*** Opening GIVEN INFORMATION ***

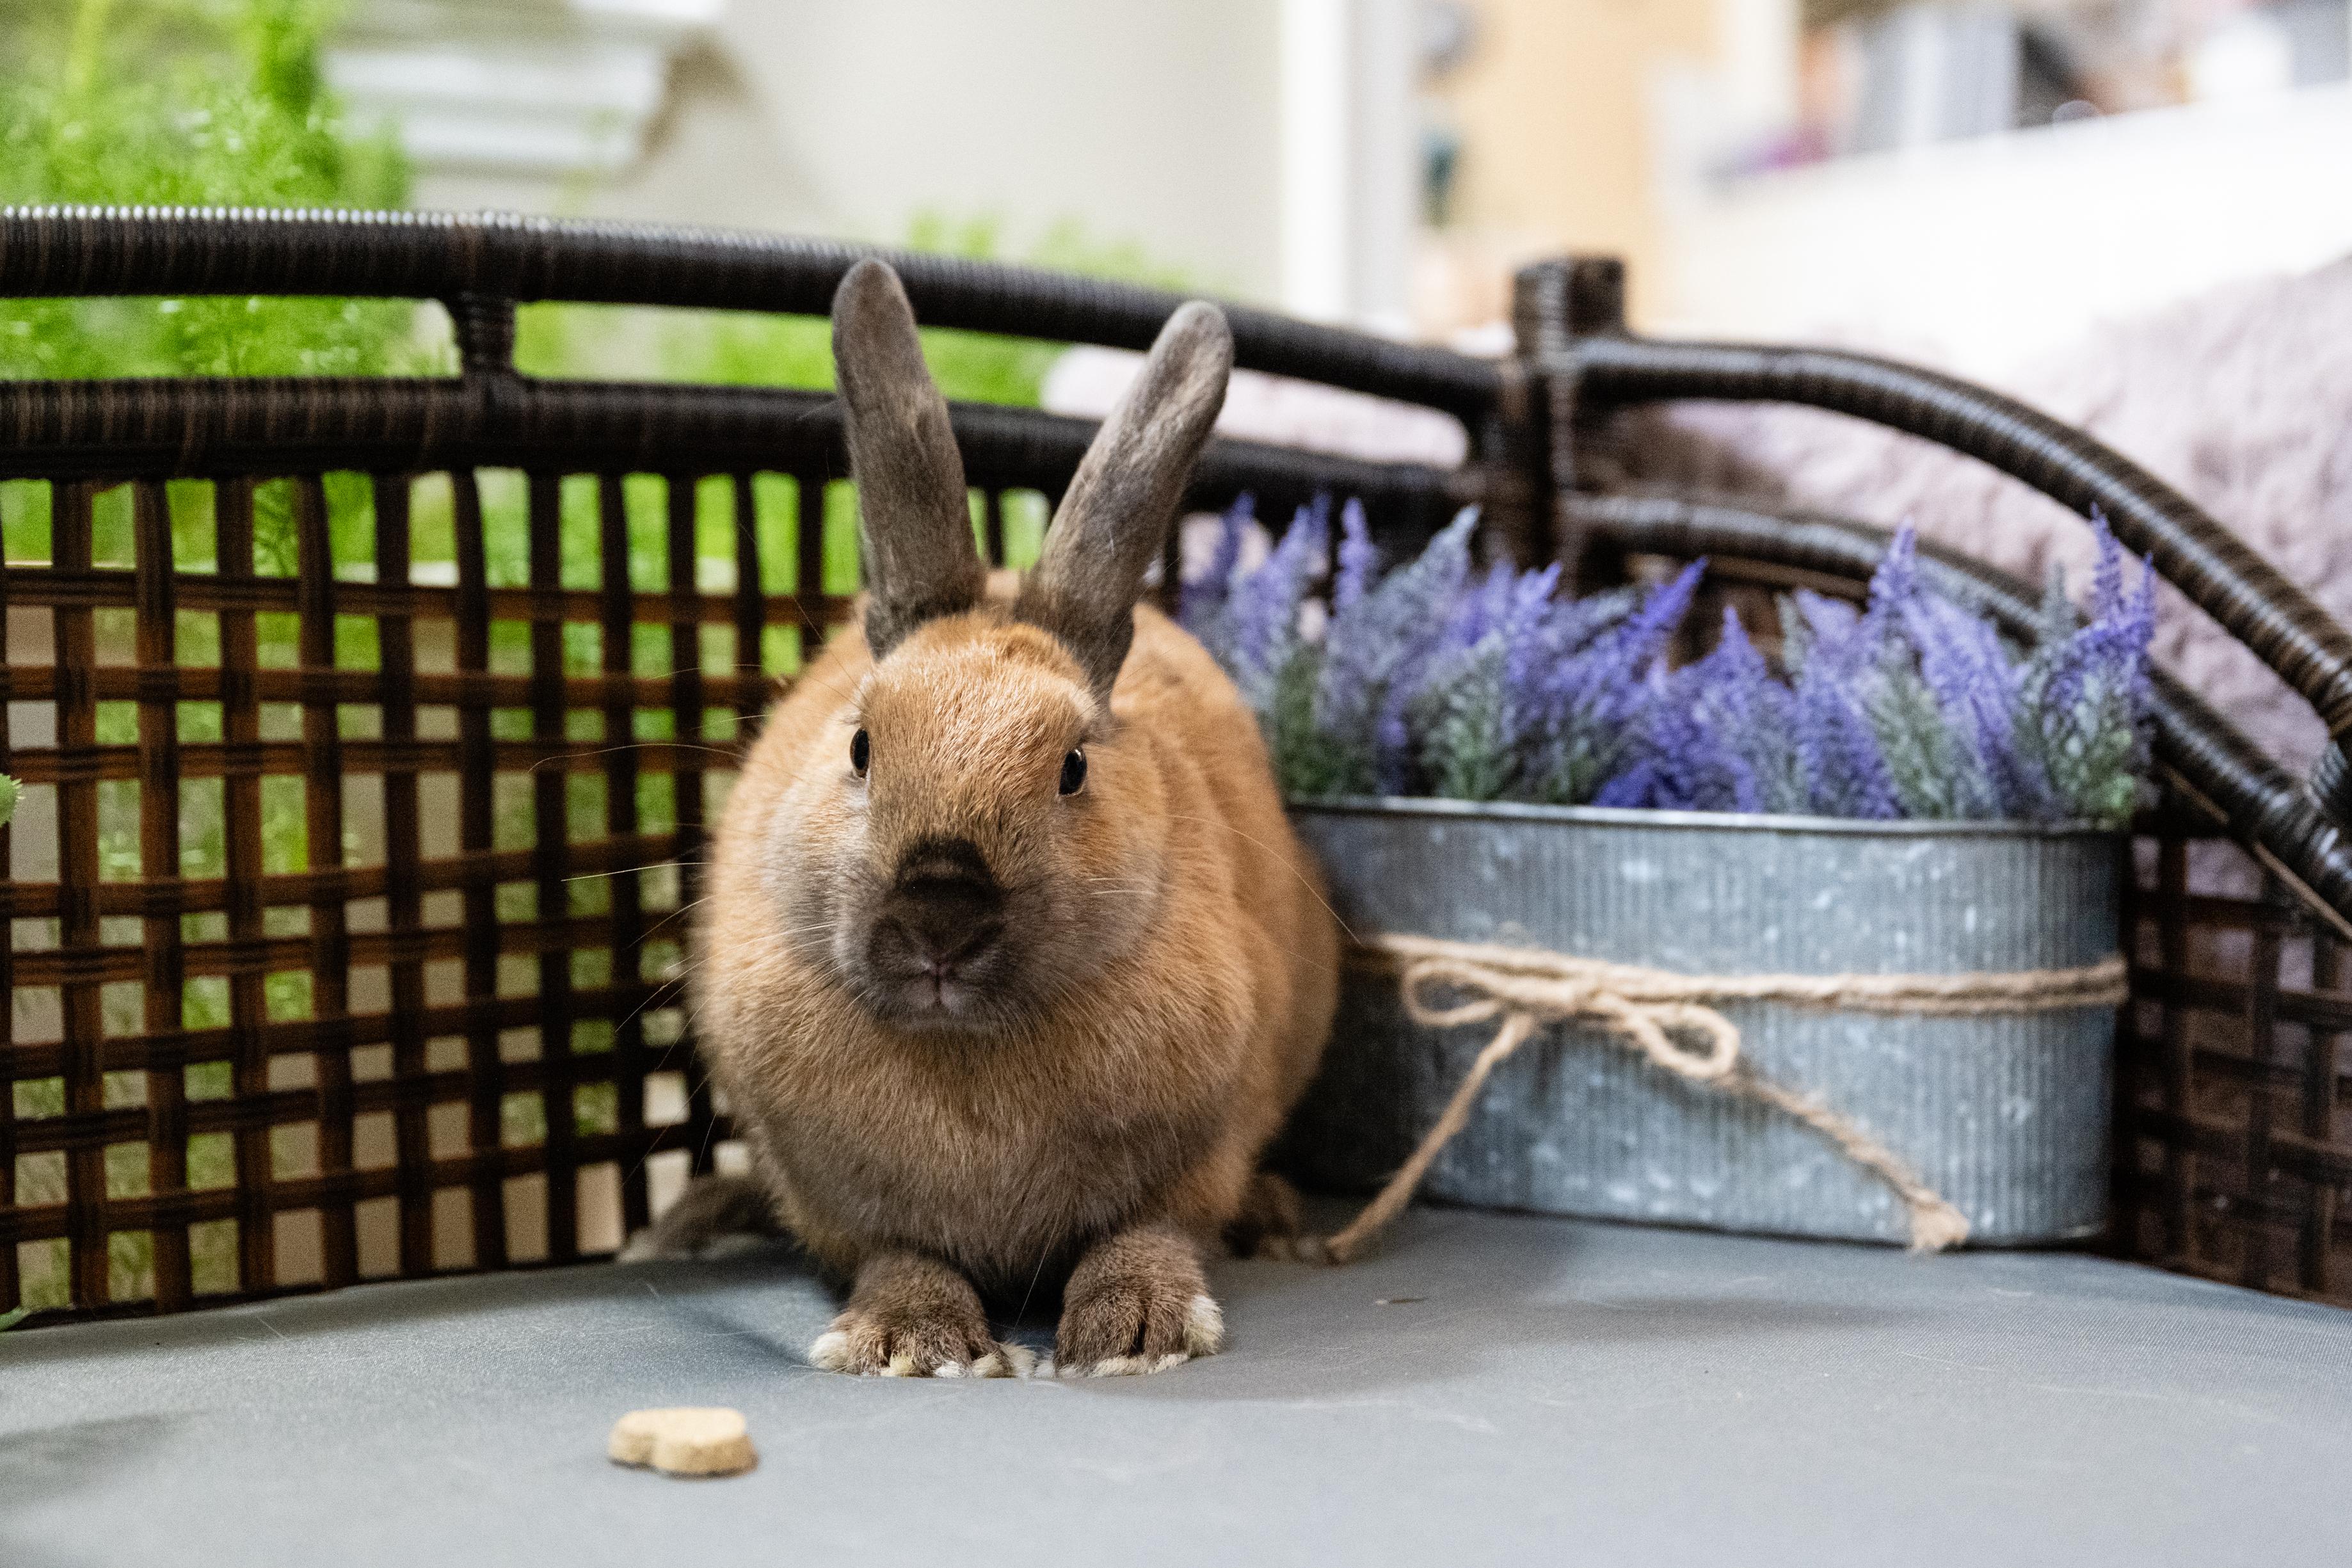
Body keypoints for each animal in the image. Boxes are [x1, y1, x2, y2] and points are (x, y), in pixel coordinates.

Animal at [624, 258, 1340, 1378]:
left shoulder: (1196, 1154)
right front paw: (909, 1342)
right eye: (861, 746)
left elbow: (1147, 1231)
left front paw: (1135, 1330)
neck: (967, 1047)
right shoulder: (846, 1207)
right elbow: (897, 1255)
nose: (939, 920)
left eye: (1073, 766)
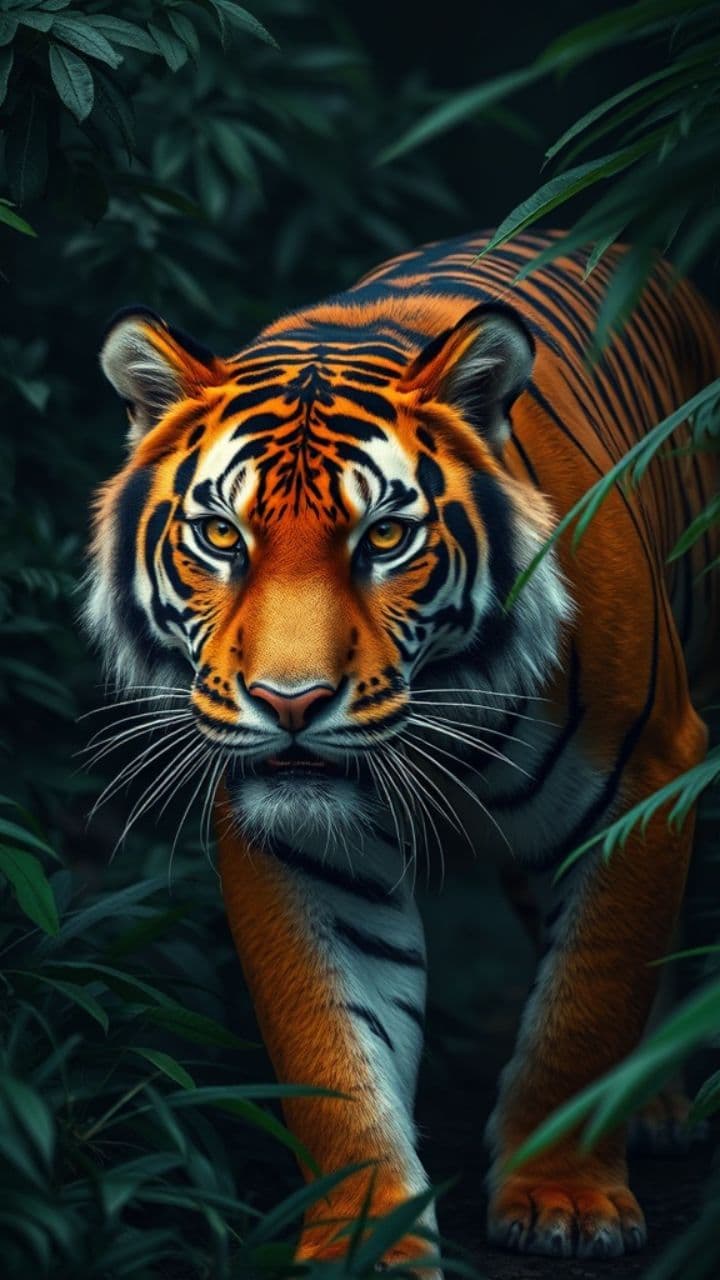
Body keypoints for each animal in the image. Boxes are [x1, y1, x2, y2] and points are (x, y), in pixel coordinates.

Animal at [86, 229, 719, 1272]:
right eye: (220, 535)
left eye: (384, 537)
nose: (289, 703)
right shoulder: (299, 841)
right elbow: (330, 1047)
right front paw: (365, 1232)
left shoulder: (646, 779)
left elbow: (590, 1001)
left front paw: (565, 1201)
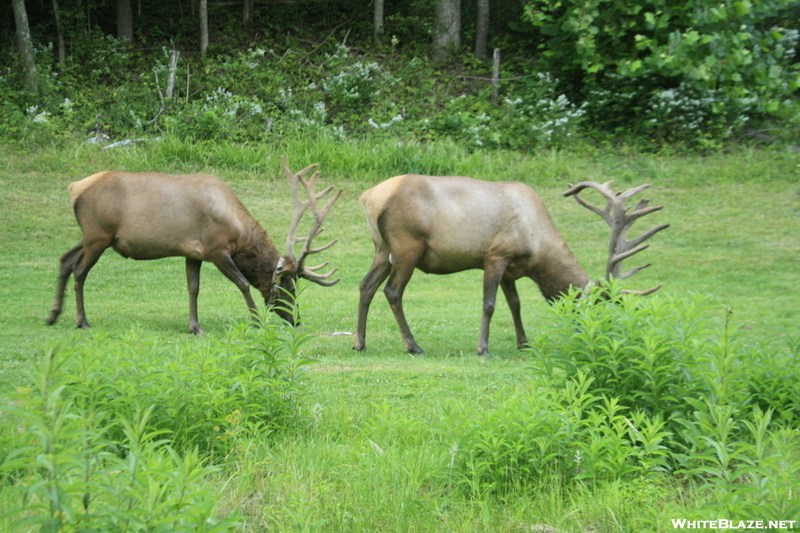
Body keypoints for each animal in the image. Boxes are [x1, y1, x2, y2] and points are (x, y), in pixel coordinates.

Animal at [47, 156, 340, 332]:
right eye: (290, 287)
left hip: (91, 237)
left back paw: (53, 314)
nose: (296, 320)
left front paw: (194, 326)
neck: (238, 232)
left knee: (65, 259)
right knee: (80, 270)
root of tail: (74, 188)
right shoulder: (216, 249)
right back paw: (81, 320)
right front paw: (256, 322)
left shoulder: (193, 253)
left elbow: (193, 288)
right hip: (98, 234)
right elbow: (243, 283)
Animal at [354, 175, 668, 356]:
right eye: (598, 311)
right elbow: (489, 304)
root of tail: (368, 197)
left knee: (365, 285)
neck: (537, 249)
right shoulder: (495, 255)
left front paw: (523, 343)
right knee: (393, 291)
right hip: (407, 246)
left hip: (382, 248)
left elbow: (515, 304)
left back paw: (360, 342)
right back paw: (413, 346)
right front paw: (482, 348)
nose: (595, 341)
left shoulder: (511, 268)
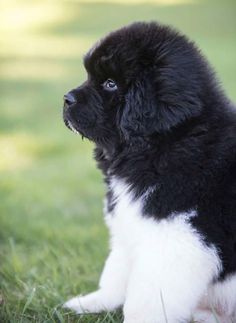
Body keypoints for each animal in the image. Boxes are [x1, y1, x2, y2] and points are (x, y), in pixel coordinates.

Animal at [62, 22, 236, 323]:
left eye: (110, 83)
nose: (66, 99)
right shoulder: (130, 221)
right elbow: (117, 269)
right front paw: (93, 302)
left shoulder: (177, 238)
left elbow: (147, 299)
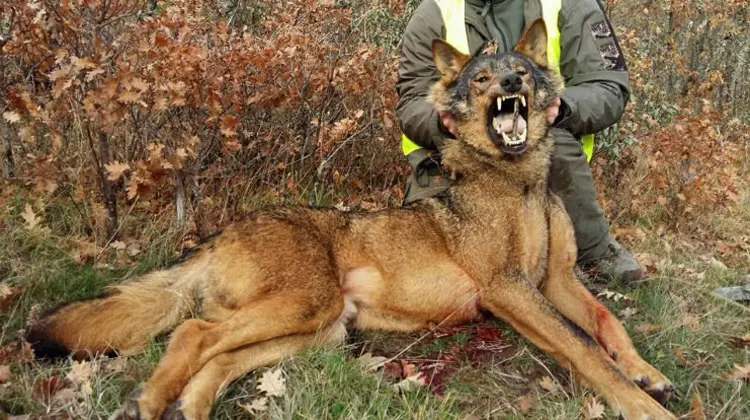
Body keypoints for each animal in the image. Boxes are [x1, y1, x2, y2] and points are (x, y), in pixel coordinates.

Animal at [26, 20, 677, 420]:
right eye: (482, 79)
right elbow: (584, 348)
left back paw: (190, 406)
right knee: (190, 332)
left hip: (320, 327)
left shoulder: (555, 280)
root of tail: (224, 231)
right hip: (305, 307)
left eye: (524, 70)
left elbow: (606, 324)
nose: (514, 81)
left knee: (215, 353)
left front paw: (647, 374)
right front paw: (643, 405)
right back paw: (149, 401)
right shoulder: (510, 288)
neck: (517, 180)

*** Closing GIVEN INFORMATION ***

(TO DO) From the records above, copy only the lines running from the line containing "left eye: (384, 537)" to the line containing "root of tail: (368, 197)", both ends included. Leave the pictures out.

(FINISHED TASK)
left eye: (384, 537)
nose: (289, 703)
right shoulder: (299, 841)
right elbow: (330, 1047)
right front paw: (365, 1232)
left shoulder: (646, 779)
left elbow: (590, 1001)
left front paw: (565, 1201)
Body keypoints for each animal in the image. Boxes are [x1, y1, x2, y2] and points are (x, y), in pixel coordinates.

Animal at [47, 156, 340, 332]:
right eye: (290, 287)
left hip: (91, 237)
left back paw: (53, 314)
nose: (296, 320)
left front paw: (194, 326)
neck: (238, 232)
left knee: (65, 259)
right knee: (80, 270)
root of tail: (74, 188)
right shoulder: (216, 249)
right back paw: (81, 320)
right front paw: (256, 322)
left shoulder: (193, 253)
left elbow: (193, 288)
right hip: (98, 234)
right elbow: (243, 283)
Animal at [354, 175, 668, 356]:
right eye: (598, 311)
right elbow: (489, 304)
root of tail: (368, 197)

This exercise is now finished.